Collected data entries

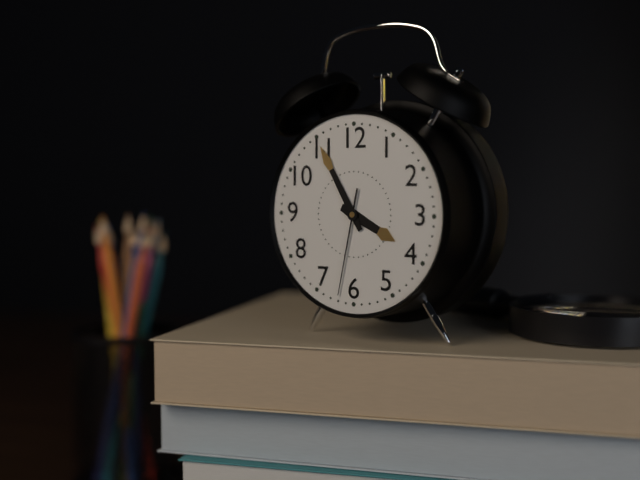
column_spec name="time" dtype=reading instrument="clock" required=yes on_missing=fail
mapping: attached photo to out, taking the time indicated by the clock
3:55:32
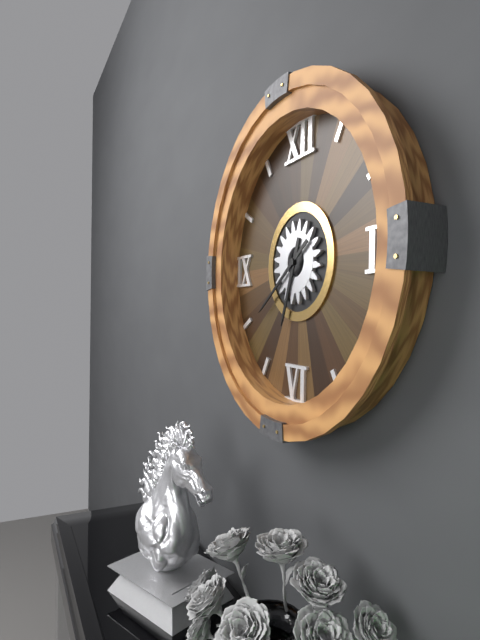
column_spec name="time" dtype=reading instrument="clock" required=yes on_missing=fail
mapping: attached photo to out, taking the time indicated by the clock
6:39
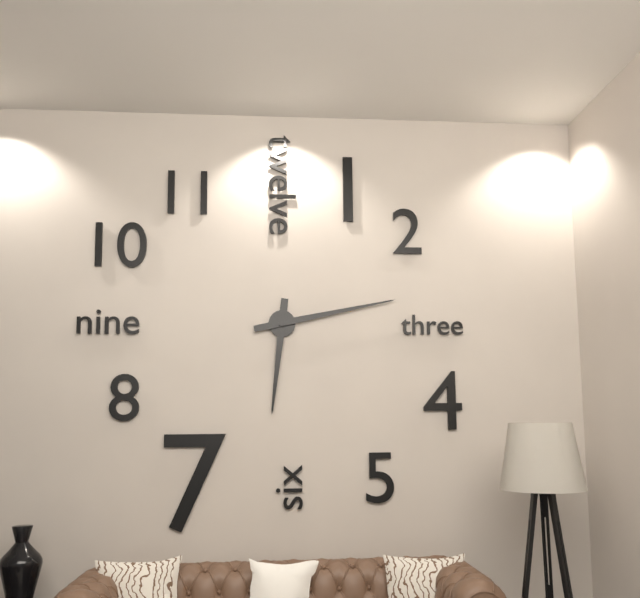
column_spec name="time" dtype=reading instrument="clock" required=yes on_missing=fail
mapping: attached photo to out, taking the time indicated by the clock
6:13
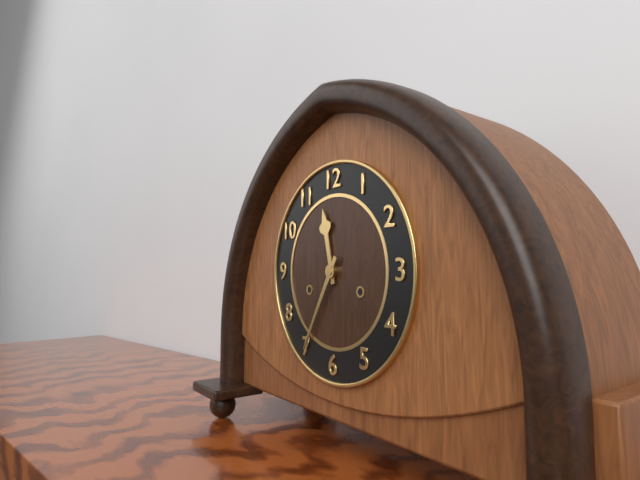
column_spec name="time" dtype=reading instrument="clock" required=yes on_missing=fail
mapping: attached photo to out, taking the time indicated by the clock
11:35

▶ _Exercise goal_
Could you lay out every line of the listing above as a Markdown table with the columns "Row" and "Line", skipping blank lines and leaving the pictures out?

▶ _Result below_
| Row | Line |
|---|---|
| 1 | column_spec name="time" dtype=reading instrument="clock" required=yes on_missing=fail |
| 2 | mapping: attached photo to out, taking the time indicated by the clock |
| 3 | 3:55:32 |
| 4 | column_spec name="time" dtype=reading instrument="clock" required=yes on_missing=fail |
| 5 | mapping: attached photo to out, taking the time indicated by the clock |
| 6 | 6:39 |
| 7 | column_spec name="time" dtype=reading instrument="clock" required=yes on_missing=fail |
| 8 | mapping: attached photo to out, taking the time indicated by the clock |
| 9 | 6:13 |
| 10 | column_spec name="time" dtype=reading instrument="clock" required=yes on_missing=fail |
| 11 | mapping: attached photo to out, taking the time indicated by the clock |
| 12 | 11:35 |